The brothers developed their startup in 2012 through the University of Toronto Early Stage Technology (UTEST) accelerator for software-based ventures; the program, produced jointly by MaRS Innovation and U of T, offers mentorship, support and funding. (Read about U of T's vast network of accelerators and incubators, part of the Banting & Best Centre for Innovation & Entrepreneurship.)
Back then, the brothers' concept was small and focused on helping students get the most out of their education while earning credit for employable skills generally going unrecognized in the classroom such as leadership abilities or problem-solving skills.
“As a company, CoursePeer was started to bridge the gap between students, instructors and employers,” says Hadi Aladdin, chief executive officer of CoursePeer. “Students would get a good profile that employers can leverage during their search for soft skills in their potential hires.”
Their mentors say the Aladdins’ commitment was clear from the start.
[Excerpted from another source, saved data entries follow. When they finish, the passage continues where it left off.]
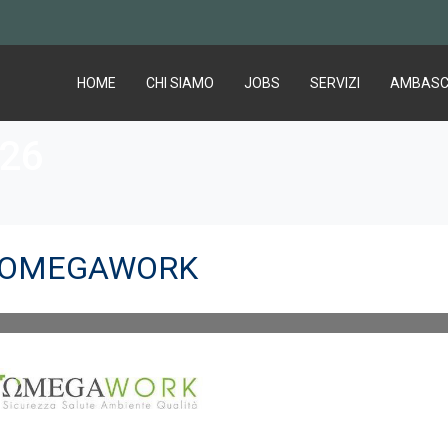
HOME
CHI SIAMO
JOBS
SERVIZI
AMBASC
026
ale OMEGAWORK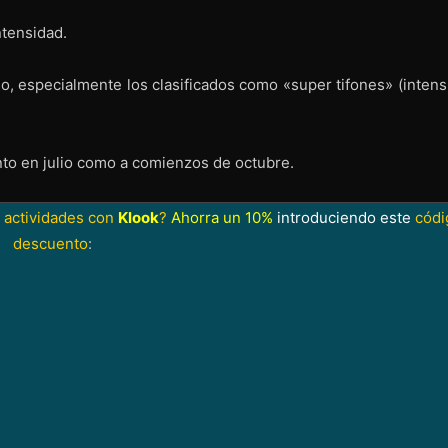
ntensidad.
o, especialmente los clasificados como «super tifones» (intens
to en julio como a comienzos de octubre.
 actividades con
Klook
?
Ahorra un 10%
introduciendo este
códi
descuento
:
“They were two of the hardest-working entrepreneurs I ever met,” says Lyssa Neel, co-founder of UTEST and herself a seasoned entrepreneur. “Apart from being brilliant programmers, their capacity to put in the hours necessary to make a startup succeed was almost superhuman.”
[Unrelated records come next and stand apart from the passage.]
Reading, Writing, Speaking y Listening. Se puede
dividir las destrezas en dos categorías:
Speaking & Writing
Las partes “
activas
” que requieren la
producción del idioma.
But it was their creativity in envisioning future possibilities that set the team apart.
Mike Betts, co-director of UTEST, says that of all the young companies he’s worked with, Coursepeer has “done an outstanding job aligning strategic partners and stakeholders to their vision which is the bedrock of a great company.”
CoursePeer expanded its market from virtual classrooms to businesses and governments, designing specifically for such industries as insurance, retail, oil and gas. The company established offices in Canada, the United States, China, Europe and the Middle East.
And then they turned their focus to franchising.
“Franchising is a mega industry and growing so fast,” says Aladdin. “Scalability is an issue when it comes to training, especially since franchises rely on their brand alignment between franchisees.
Coursepeer partnered with National Franchise Group, which owns the Canadian master franchise rights for Signarama and Plan Ahead Events, to launch Franchise University. (Learn more about Franchise University)
"Training a new hire and retraining existing employees can be very difficult and a time-consuming task for a franchise operator,” says Ghassan Barazi, CEO of National Franchise Group. “Cloud-based approved training allows staff to be trained without losing focus on their daily operations.”
One of the first clients for which they’ll develop programming is Signarama; its franchisees will all have access to shared conversations, collaborations and training modules.
“Know-how transfer is crucial in franchising and we saw an opportunity there,” says Aladdin. “With the established expertise of the National Franchise Group, and specifically its president, Ghassan Barazi, we can grow fast in that sector.”
Aladdin says the continual process of growth is what drives him.
“You know it when you are on to something big with your startup,” he says. “It’s when you’re hitting the milestones you set, and you are enjoying going to your office every day to work with your team and network of partners.”